Optional Features for the Discerning Despot

  • Loyalty Mode™: Need your passengers to fall in line? With a single voice command, the Tesla SS locks the doors, dims the lights, and plays Wagner’s Ride of the Valkyries at 120 decibels until everyone complies.

  • Torchlight Package: Dual front-mounted LED strips provide that “ominous rally” ambiance, perfect for late-night drives or intimidating rival car owners at the charging station.

  • Eichmann Efficiency Upgrade: Optimized for "high-volume logistics," this package increases trunk space, "because you never know when you’ll need to move… things."

Charging Stations? We Prefer Camps.

Gone are the days of aimlessly searching for charging ports. The Tesla SS comes with exclusive access to Tesla BlitzCharge Depots, strategically placed in “historically significant” locations. With hyper-fast charging speeds, you’ll be back on the road faster than you can say, lebensraum.

A Legacy of Excellence

The Tesla SS draws inspiration from history—though Musk has assured us it’s “just history, not that history.” He insists the name stands for “Super Speed,” though the promotional materials do seem to linger a bit too long on phrases like "unwavering discipline" and "the ultimate solution to transportation."

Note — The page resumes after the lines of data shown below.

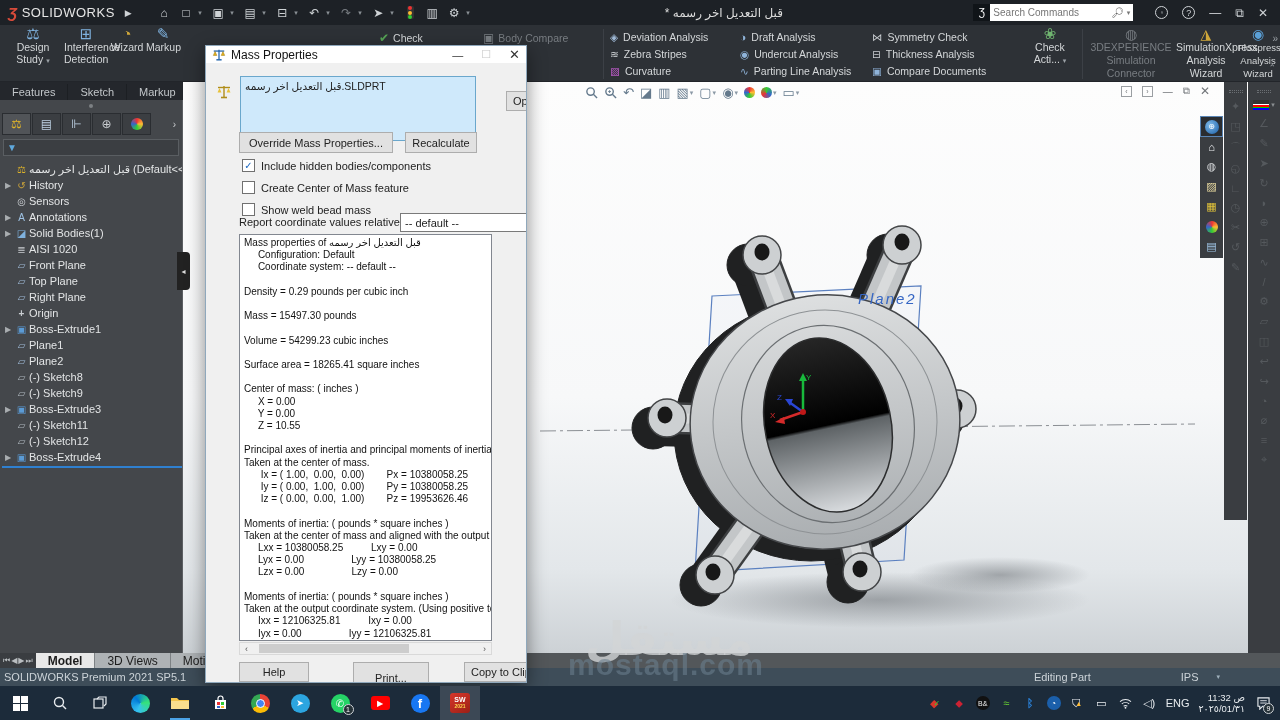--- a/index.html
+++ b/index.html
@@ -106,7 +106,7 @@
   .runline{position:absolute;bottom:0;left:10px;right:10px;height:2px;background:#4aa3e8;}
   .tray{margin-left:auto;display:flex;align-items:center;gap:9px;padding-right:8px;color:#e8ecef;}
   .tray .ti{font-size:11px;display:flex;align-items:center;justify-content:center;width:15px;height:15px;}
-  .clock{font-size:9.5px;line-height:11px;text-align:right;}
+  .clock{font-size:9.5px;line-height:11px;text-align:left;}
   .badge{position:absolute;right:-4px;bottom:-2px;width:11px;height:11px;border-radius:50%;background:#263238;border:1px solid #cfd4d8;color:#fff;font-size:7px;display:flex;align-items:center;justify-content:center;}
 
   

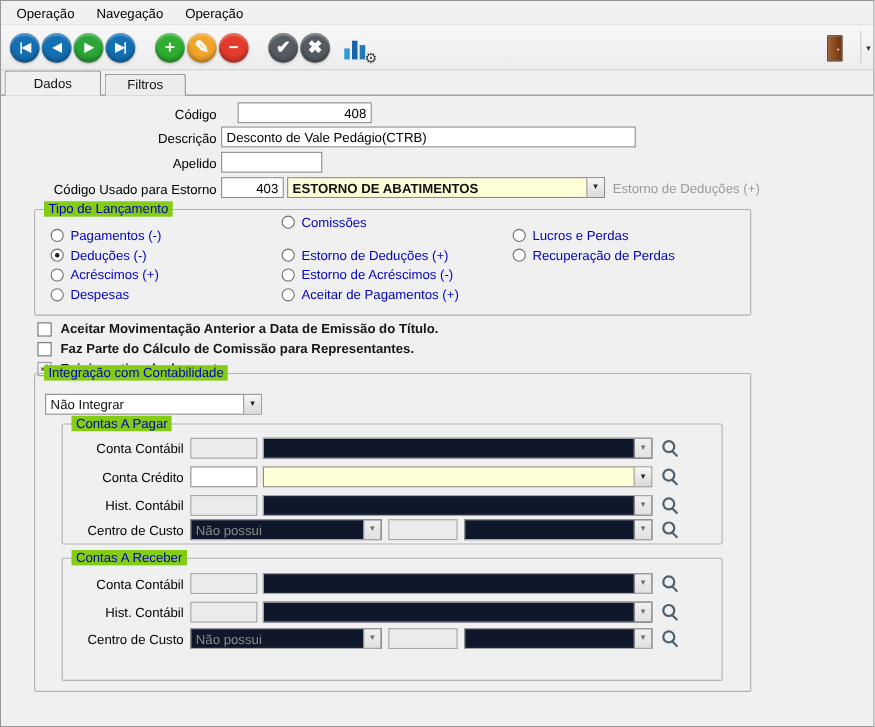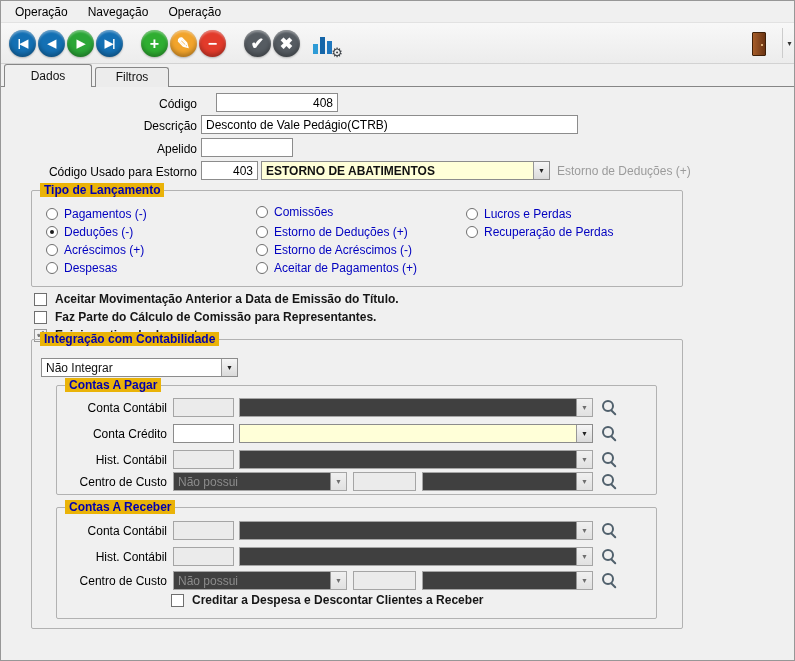--- a/index.html
+++ b/index.html
@@ -63,8 +63,8 @@
   .hint { position:absolute; color:#9b9b9b; white-space:nowrap; }
   
   .groupbox { position:absolute; border:1px solid #b2b2b2; border-radius:2px; }
-  .legend { position:absolute; top:-8px; left:8px; background:#eab308; padding:0 4px;
-            color:#0000b0; white-space:nowrap;font-weight:bold; }
+  .legend { position:absolute; top:-8px; left:8px; background:#84cc16; padding:0 4px;
+            color:#0000b0; white-space:nowrap; }
   
   .radio-item { position:absolute; display:flex; align-items:center; gap:6px; cursor:pointer; }
   .radio { width:12px; height:12px; border-radius:50%; background:#fff; border:1px solid #6f6f6f;

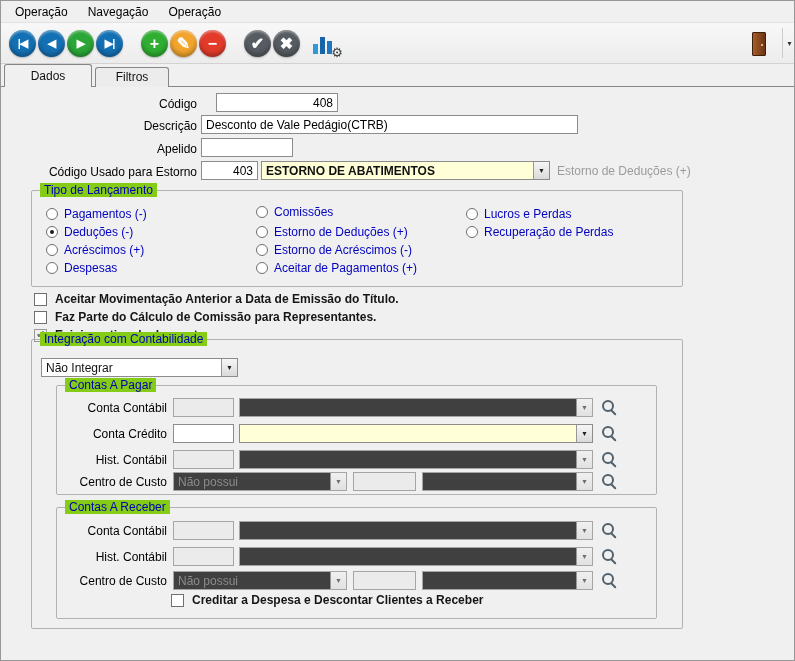--- a/index.html
+++ b/index.html
@@ -184,7 +184,7 @@
       <span class="radio-label">Despesas</span>
     </div>
 
-  <div class="radio-item" style="left:255px;top:204px">
+  <div class="radio-item" style="left:255px;top:194px">
       <span class="radio"></span>
       <span class="radio-label">Comissões</span>
     </div>

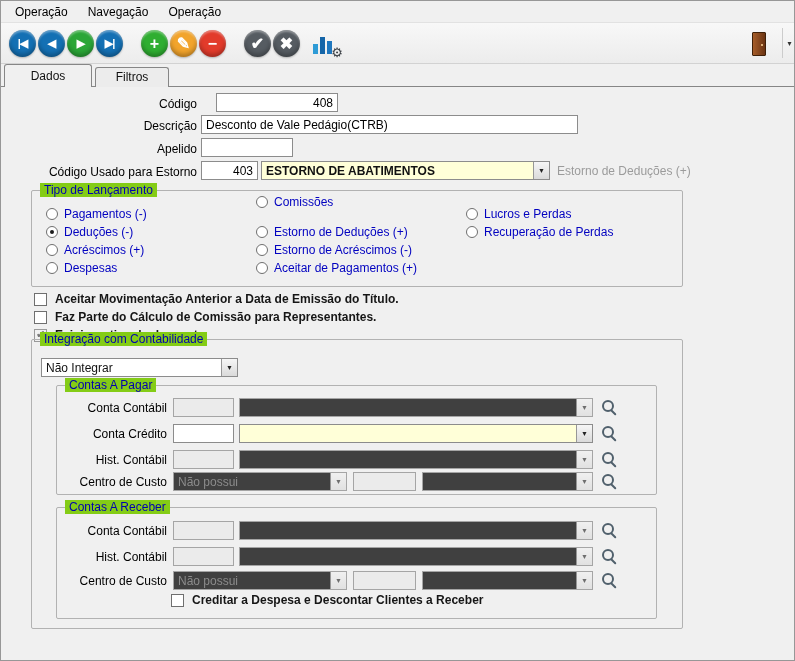--- a/index.html
+++ b/index.html
@@ -57,7 +57,7 @@
                    display:flex; align-items:center; justify-content:center; font-size:7px; color:#222; }
   .combo.yellow { background:#ffffd8; }
   .combo.bold .ctext { font-weight:bold; }
-  .combo.disabled { background:#404040; border-color:#a5a5a5; }
+  .combo.disabled { background:#0f172a; border-color:#a5a5a5; }
   .combo.disabled .ctext { color:#8b8b8b; }
   .combo.disabled .carrow { color:#6e6e6e; background:linear-gradient(#f0f0f0,#e1e1e1); }
   .hint { position:absolute; color:#9b9b9b; white-space:nowrap; }

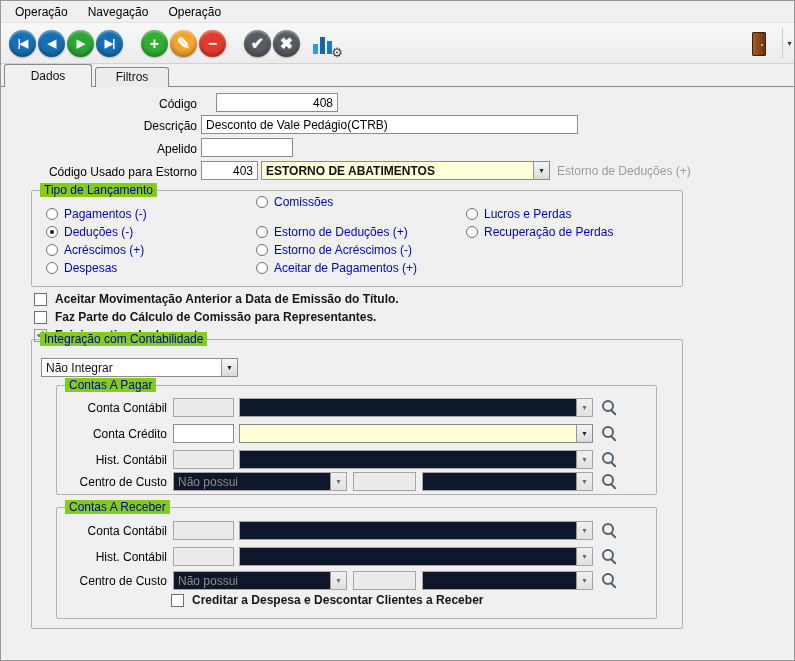--- a/index.html
+++ b/index.html
@@ -303,10 +303,6 @@
   </div>
   <span class="mag" style="left:600px;top:571px"></span>
 
-  <div class="cb-item" style="left:170px;top:592px">
-    <span class="checkbox"></span>
-    <span class="cb-label">Creditar a Despesa e Descontar Clientes a Receber</span>
-  </div>
 
 </div>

Tesla’s spokesperson clarified: “This vehicle is about reclaiming the past and driving it into the future. We’re literally rewriting history here—one electric revolution at a time.”

Order Now—But Wait, There’s More!

Act fast, and you can upgrade to the limited-edition Tesla SS Sonderkraftwagen, featuring:

  • Gold-plated steering column insignias for that touch of regal menace.

  • A bespoke license plate frame engraved with the phrase, “I was just following traffic laws.”

  • Complimentary Tesla ÜberCharge tokens, redeemable exclusively in gated communities.

Don’t wait—history waits for no one. Order your Tesla SS today and join the ranks of the most advanced, misunderstood drivers of the 21st century. It’s not just a car; it’s a revolution you can drive.

Disclaimer: The Tesla SS is not affiliated with any historical regimes, except the one Elon Musk is currently building in plain sight. Drive responsibly. Or don’t. The Tesla SS doesn’t care.